Applying the second condition y'(0)= -\frac{9}{2} we get:

\begin{aligned}y'(0)=-\frac{1}{2} C_1 e^{-\frac{1}{2}\cdot 0} \cos(\frac{\sqrt{3}\cdot 0}{2})-\frac{\sqrt{3}}{2} C_1 e^{-\frac{1}{2}\cdot 0} \sin(\frac{\sqrt{3}\cdot 0}{2})-\frac{1}{2}C_2 e^{-\frac{1}{2} \cdot 0}\sin(\frac{\sqrt{3}\cdot 0}{2})+&\\\frac{\sqrt{3}}{2}C_2 e^{-\frac{1}{2}\cdot 0} \cos(\frac{\sqrt{3}\cdot 0}{2})-\frac{2}{13} \cos(2\cdot 0)-\frac{3}{13} \sin(2\cdot 0)=-\frac{1}{2}C_1+\frac{\sqrt{3}}{2}C_2-\frac{2}{13}=-\frac{9}{2}\end{aligned}

whence

\frac{\sqrt{3}}{2}C_2=-\frac{9}{2}+\frac{1}{2} C_1+\frac{2}{13}=-\frac{9}{2}+\frac{5}{26}+\frac{2}{13}=\frac{-9\cdot 13+5+4}{26}=-\frac{108}{26}=-\frac{54}{13}

Finally, we can find the value of the second constant C_2:

C_2=-\frac{54}{13}\cdot \frac{2}{\sqrt{3} }=-\frac{108}{13\sqrt{3}}

**STEP 5. The required solution**

We’ve found values of constants C_1,C_2 for the given initial conditions and now we can construct the solution:

y(x)=\frac{5}{13} e^{-\frac{1}{2} x} \cos(\frac{\sqrt{3}x}{2})-\frac{108}{13\sqrt{3}}e^{-\frac{1}{2} x} \sin(\frac{\sqrt{3}x}{2})+\frac{1}{2}-\frac{1}{13}\sin{2x}+\frac{3}{26} \cos{2x}

and that’s our answer.

Summing up.

If you’re asked to solve Cauchy problem for a differential equation, then these are the main steps:

1. Solve the differential equation and obtain general solution.

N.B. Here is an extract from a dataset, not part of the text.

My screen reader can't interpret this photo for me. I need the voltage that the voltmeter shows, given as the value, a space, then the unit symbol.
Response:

2. Apply initial conditions to fix the values of constants.

Ok, now a bit more details on item 1. First check if your equation is homogeneous. If not, then look at the non-homogeneous term. Remember that the method described above only works for non-homogeneity of a special kind. The allowed forms of g(x) are listed above. If it’s the case, then you can proceed.

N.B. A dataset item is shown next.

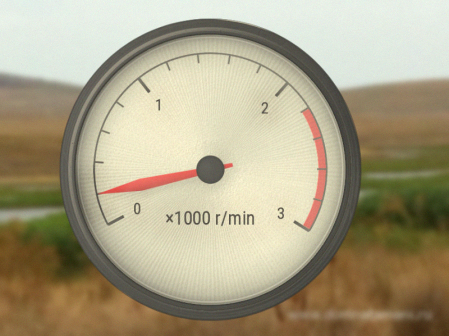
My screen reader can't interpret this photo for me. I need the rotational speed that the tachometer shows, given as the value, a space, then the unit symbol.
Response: 200 rpm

Step 1. Find general solution for corresponding homogeneous equation.

Step 2. Find particular solution, using method of undetermined coefficients.

Step 3. Find the whole solution, adding up results of step 1 and step 2.

Step 4. Apply initial conditions, fix the values of constants.

Step 5. Substitute all required stuff and get the solution of Cauchy problem.

When you’re finished, check your answers. For that substitute your result into the initial equation and conditions. Also you can use online math calculators.

Keep in mind, that if non-homogeneous part of your equation is not in the required form and you can’t apply undetermined coefficients, there are still other options. For example, you can use variations of parameters method (sometimes referred to as variations of constants method) which is general and applicable for any form of non-homogeneity.